Лукьян покосился на брата, тот вдруг умолк, и только внутри у него все кипело. Ведь не так давно лежали они с Мальвой вдвоем, усталые, на возу, лошади грызлись в татарнике, а Чумацкий шлях, все еще как будто усыпанный солью, звал их в странствия…
Между тем Андрианов конь прыгал-прыгал в бурьяне, да и забрался к Соколюкам в овес. Данько словно озверел, вскочил:
– Убери коня, в три души мать!.. Это кричало в нем другое…
Не сел, пока Мальва не пошла выводить коня из потравы. Она взяла его за повод и повела межой на свою десятину. А Данько, только усевшись снова на сундук, проговорил через едва сдерживаемые рыдания:
– Ставлю на Мальве крест отныне и до гроба…
– Тот не пес, кто откажет суке, – улыбнулся Лукьян.
– Вот! – И Данько положил крест на грудь.
А конь погрустил на десятине и снова засеменил в овес. Не прыгал, хитрил, чтобы не увидели его с дороги.

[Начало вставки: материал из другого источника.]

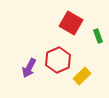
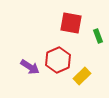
red square: rotated 20 degrees counterclockwise
purple arrow: moved 1 px right, 1 px up; rotated 84 degrees counterclockwise
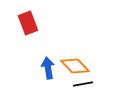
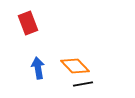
blue arrow: moved 10 px left
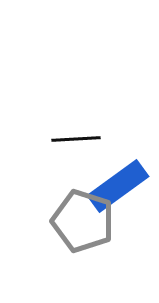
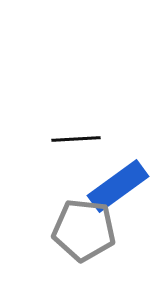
gray pentagon: moved 1 px right, 9 px down; rotated 12 degrees counterclockwise
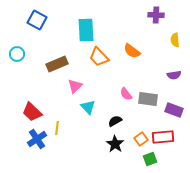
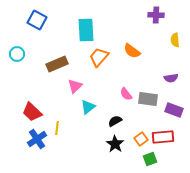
orange trapezoid: rotated 85 degrees clockwise
purple semicircle: moved 3 px left, 3 px down
cyan triangle: rotated 35 degrees clockwise
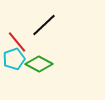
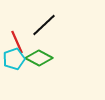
red line: rotated 15 degrees clockwise
green diamond: moved 6 px up
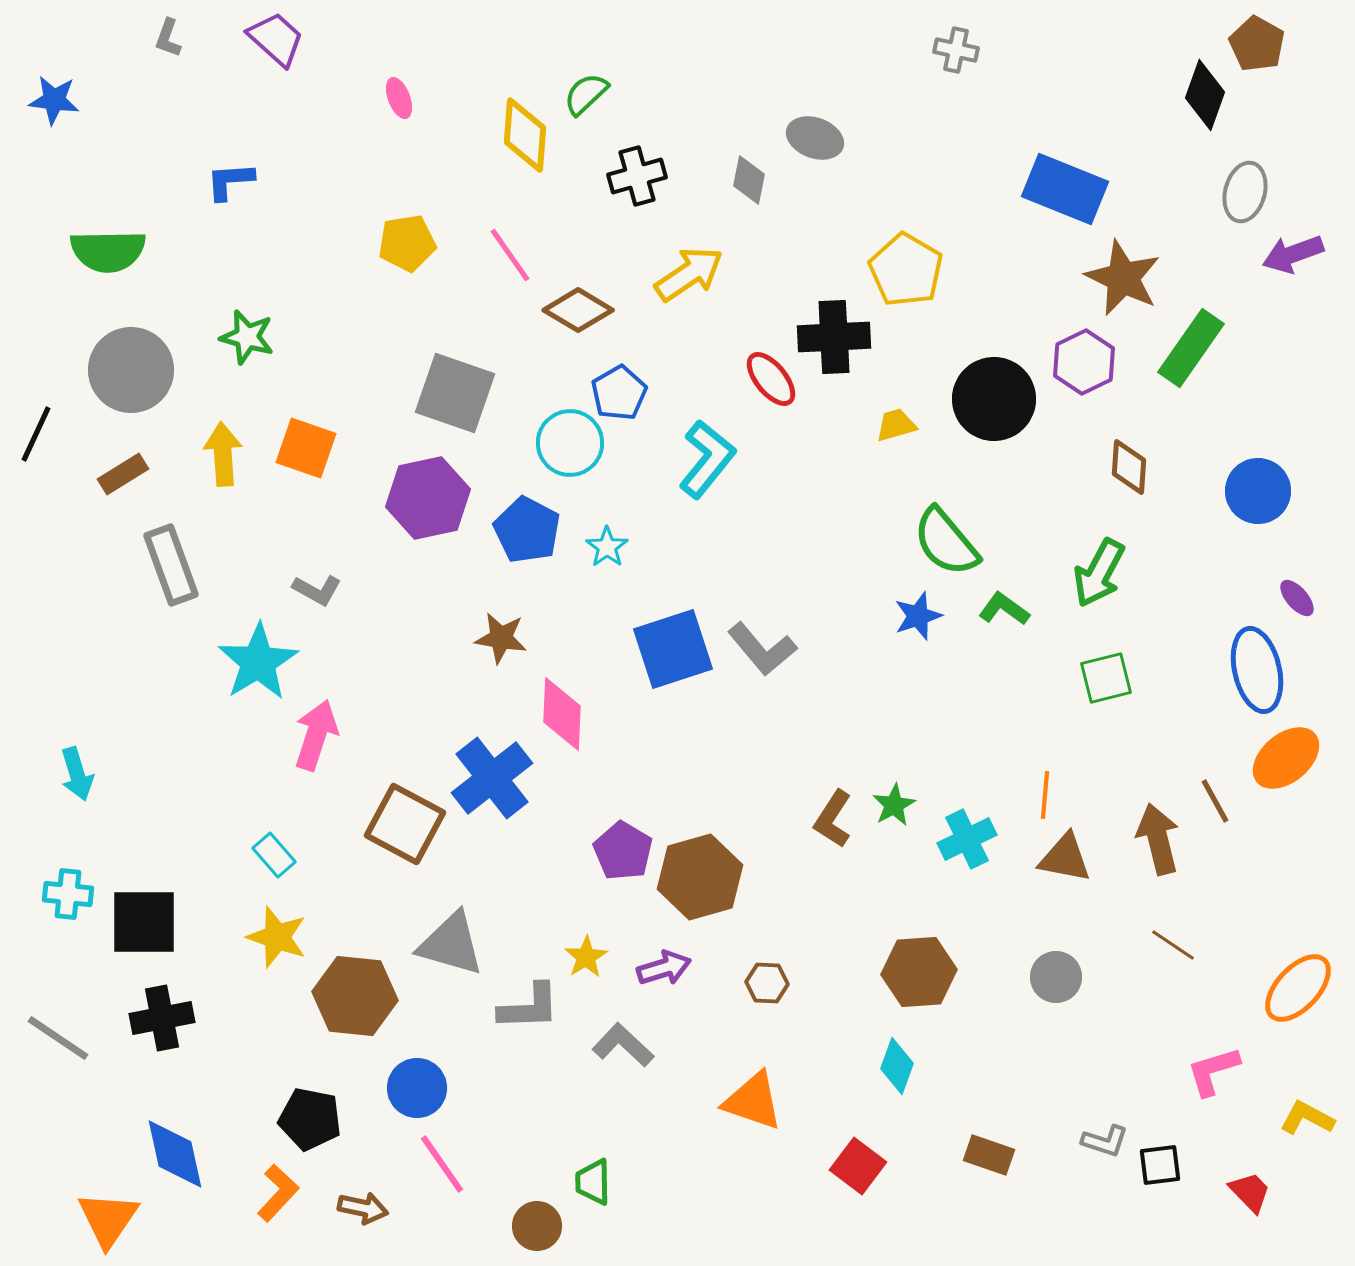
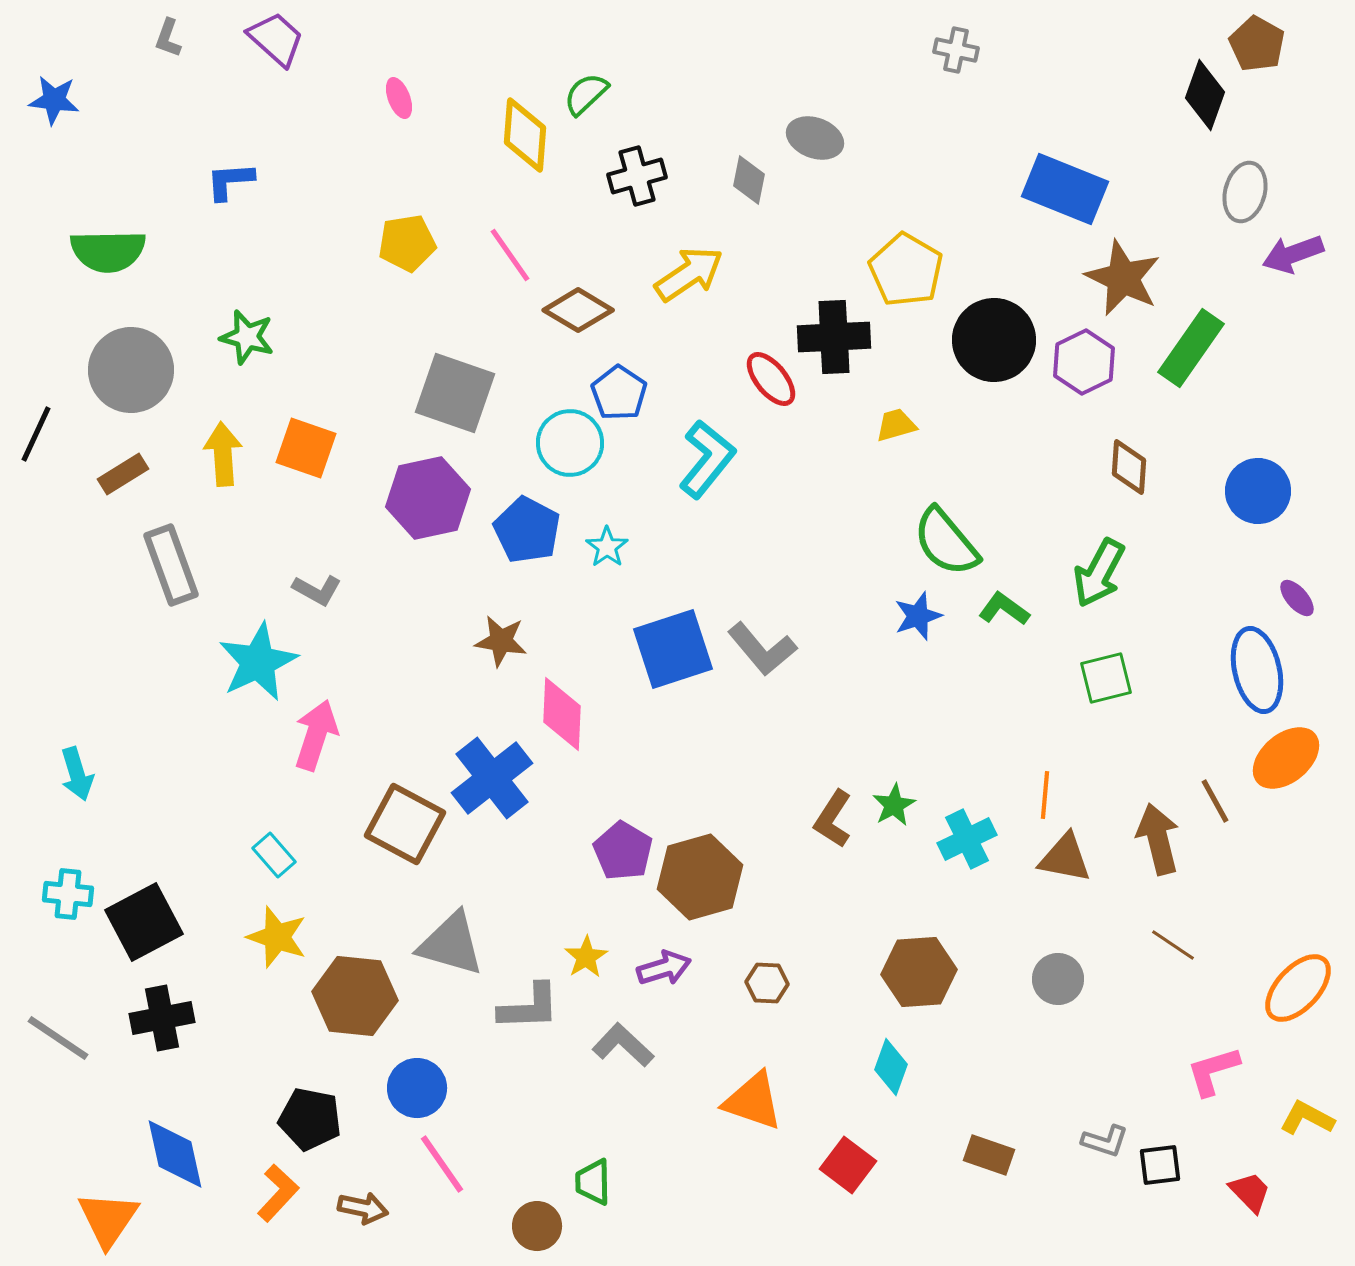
blue pentagon at (619, 393): rotated 8 degrees counterclockwise
black circle at (994, 399): moved 59 px up
brown star at (501, 638): moved 3 px down
cyan star at (258, 662): rotated 6 degrees clockwise
black square at (144, 922): rotated 28 degrees counterclockwise
gray circle at (1056, 977): moved 2 px right, 2 px down
cyan diamond at (897, 1066): moved 6 px left, 1 px down
red square at (858, 1166): moved 10 px left, 1 px up
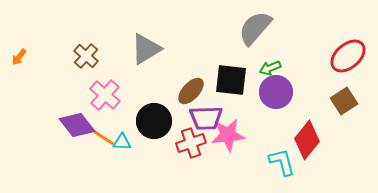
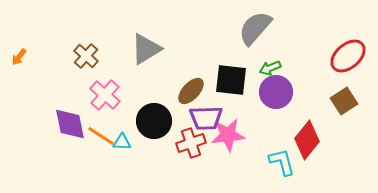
purple diamond: moved 7 px left, 1 px up; rotated 27 degrees clockwise
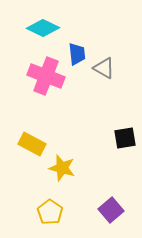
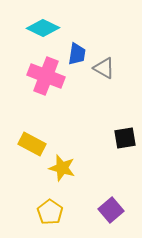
blue trapezoid: rotated 15 degrees clockwise
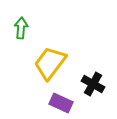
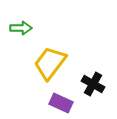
green arrow: rotated 85 degrees clockwise
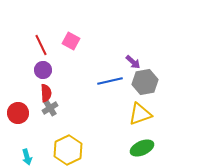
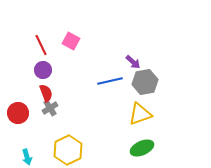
red semicircle: rotated 18 degrees counterclockwise
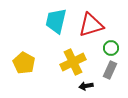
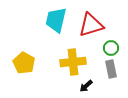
cyan trapezoid: moved 1 px up
yellow cross: rotated 20 degrees clockwise
gray rectangle: moved 1 px right, 1 px up; rotated 36 degrees counterclockwise
black arrow: rotated 32 degrees counterclockwise
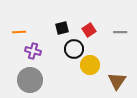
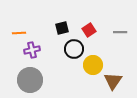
orange line: moved 1 px down
purple cross: moved 1 px left, 1 px up; rotated 28 degrees counterclockwise
yellow circle: moved 3 px right
brown triangle: moved 4 px left
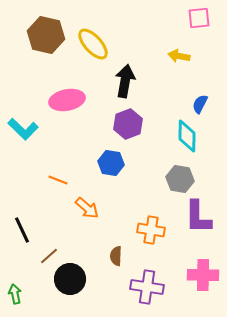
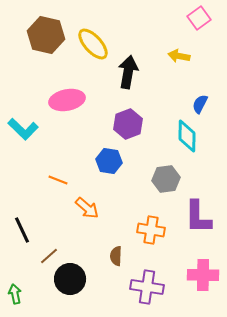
pink square: rotated 30 degrees counterclockwise
black arrow: moved 3 px right, 9 px up
blue hexagon: moved 2 px left, 2 px up
gray hexagon: moved 14 px left; rotated 16 degrees counterclockwise
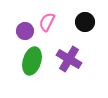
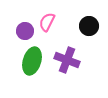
black circle: moved 4 px right, 4 px down
purple cross: moved 2 px left, 1 px down; rotated 10 degrees counterclockwise
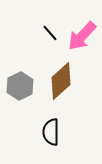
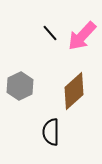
brown diamond: moved 13 px right, 10 px down
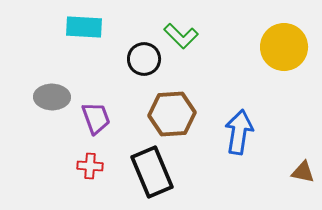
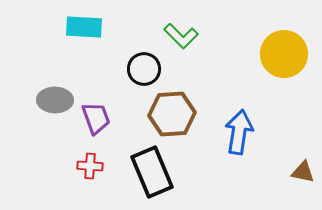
yellow circle: moved 7 px down
black circle: moved 10 px down
gray ellipse: moved 3 px right, 3 px down
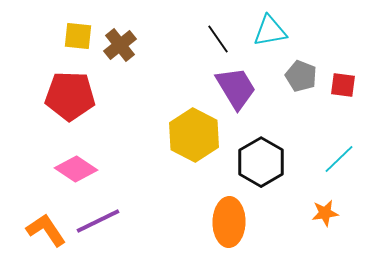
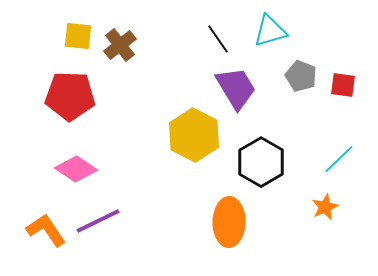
cyan triangle: rotated 6 degrees counterclockwise
orange star: moved 6 px up; rotated 16 degrees counterclockwise
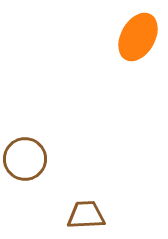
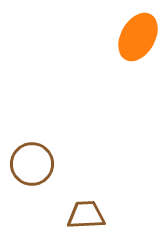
brown circle: moved 7 px right, 5 px down
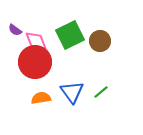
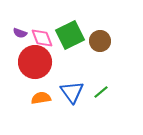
purple semicircle: moved 5 px right, 3 px down; rotated 16 degrees counterclockwise
pink diamond: moved 6 px right, 3 px up
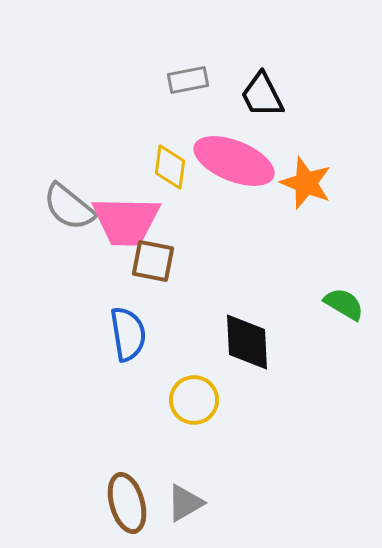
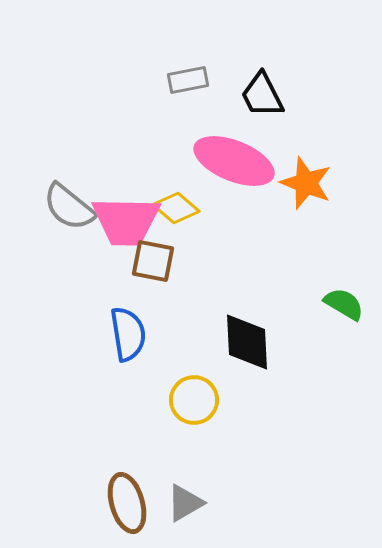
yellow diamond: moved 6 px right, 41 px down; rotated 57 degrees counterclockwise
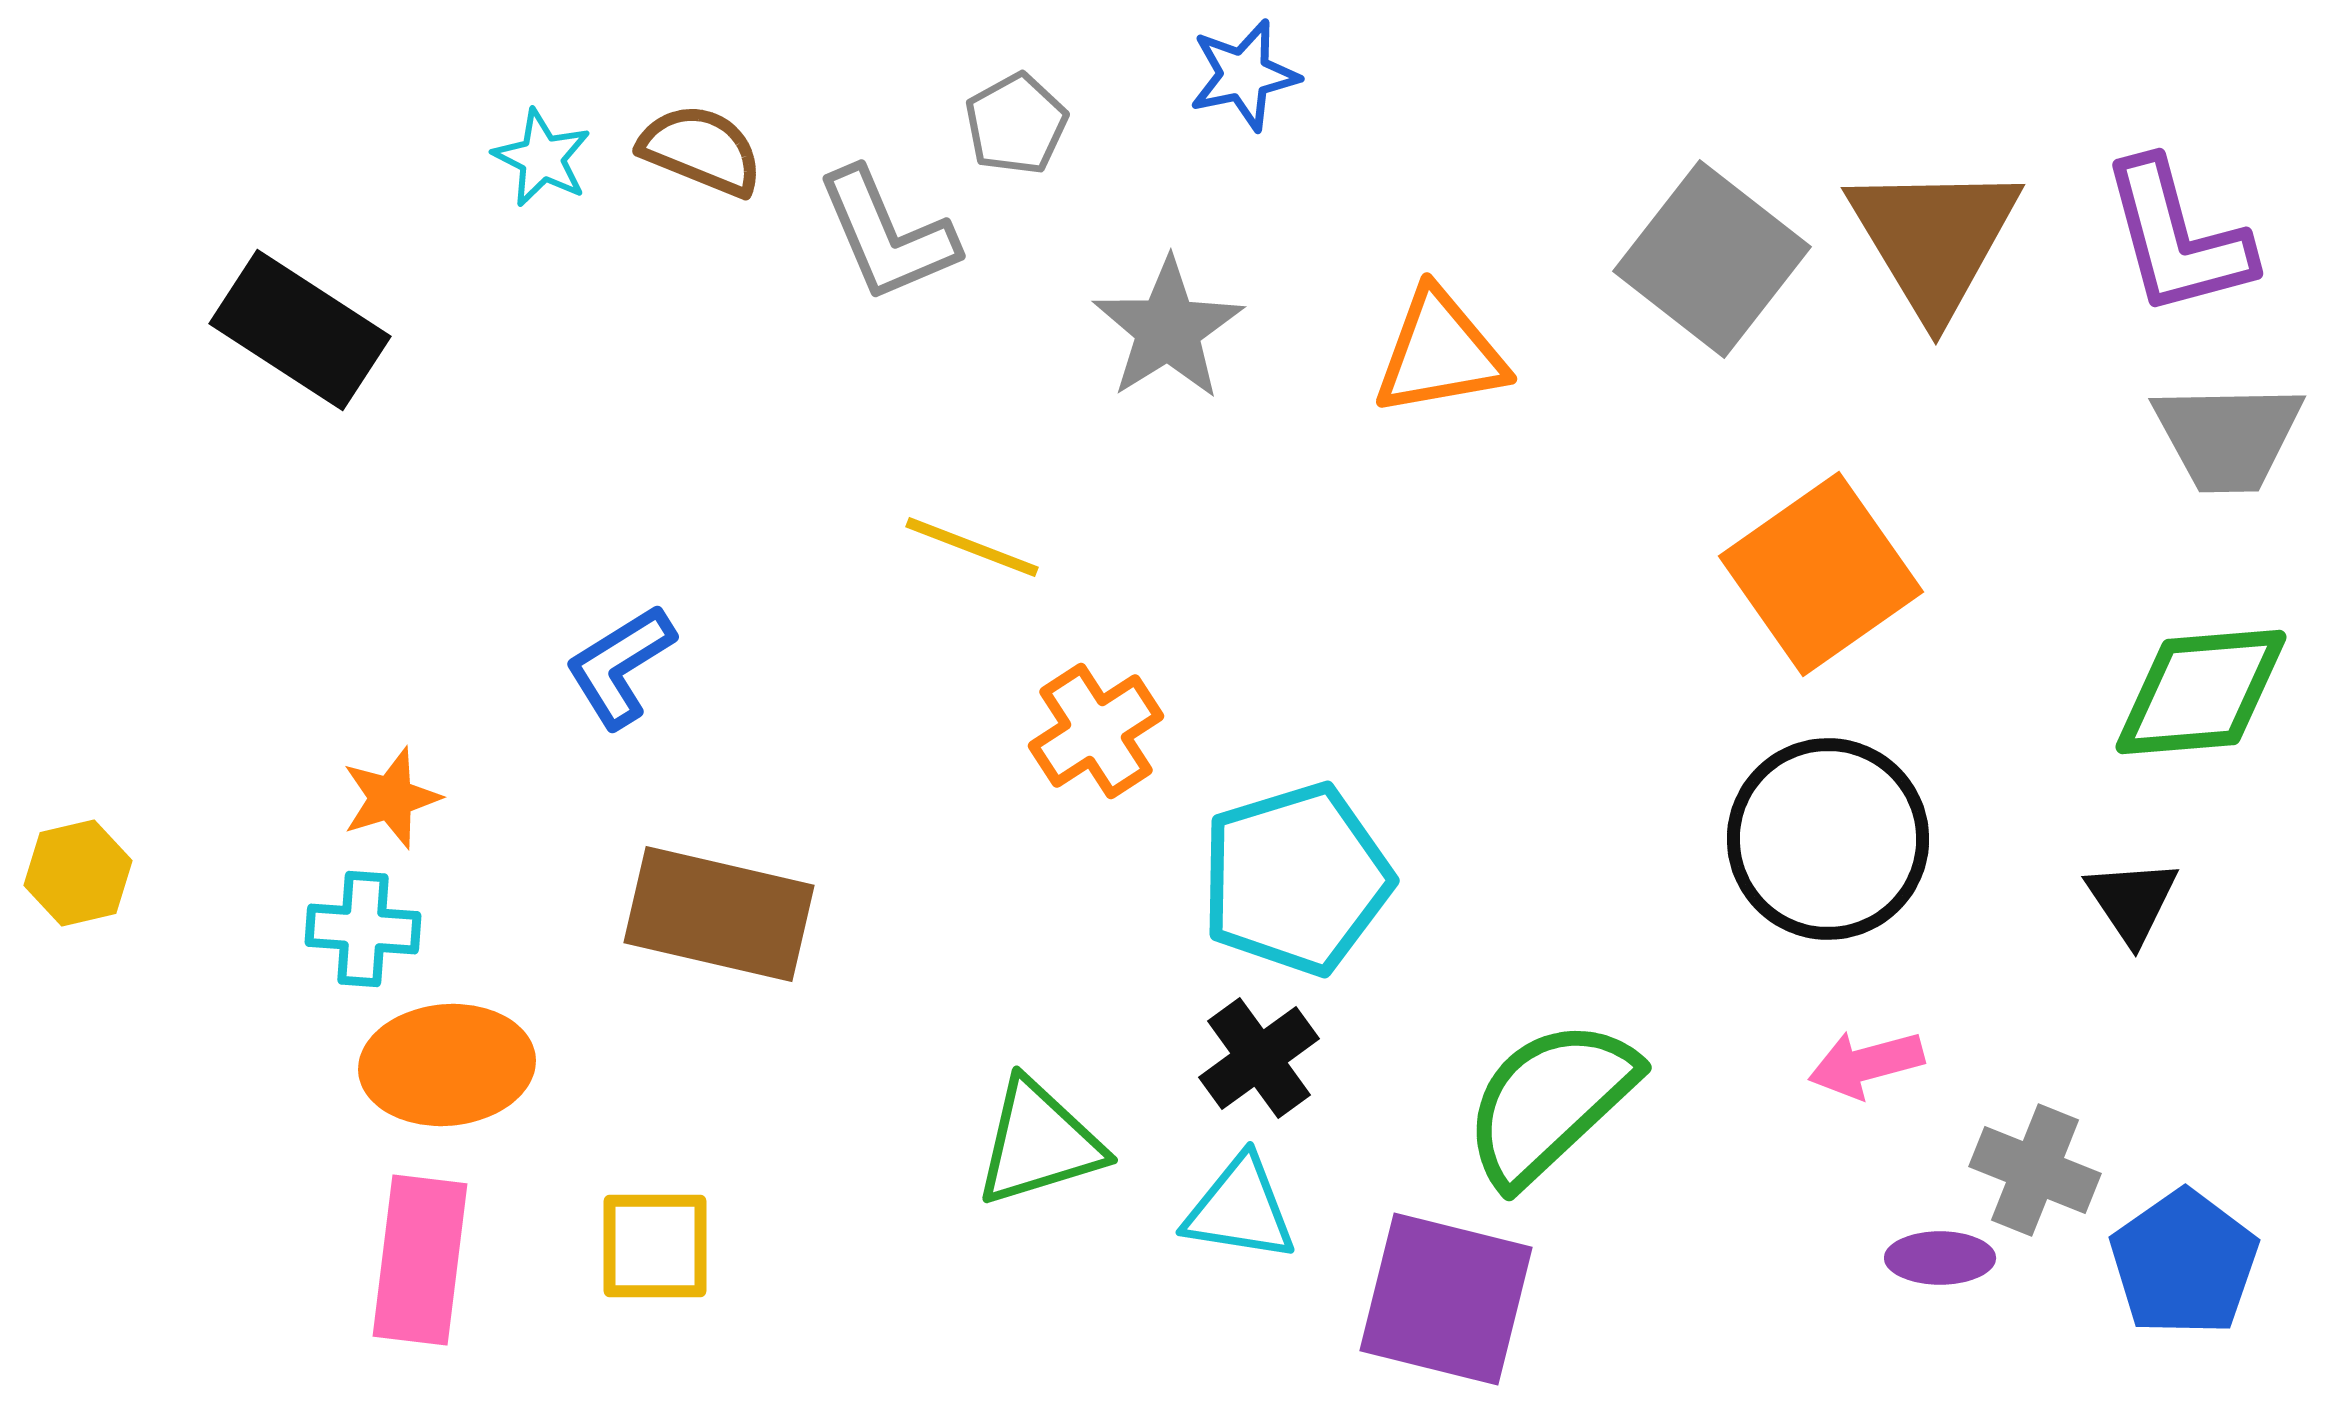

Но Данько не стал больше трогать жницу, все равно не услыхала бы его издали, и конь привольно пасся в овсе, пока не скрылся с глаз. Не так жаль того, что съест, как того, что потопчет. На том вроде все и сошлось: Мальва по-прежнему кланялась ржице да в белом овсе снова прыгал конь.
– Теперь вся надежда на Фабиана… – тихо, только для брата сказал Лукьян.
– На козла? – думая о своем, отозвался Данько.
– Зачем же? На самого Левка Хороброго…
Данько рассмеялся, насторожив этим Македонского. Те, кто норовит сбежать, всегда выдают себя за легкомысленных. А то с чего бы смеяться?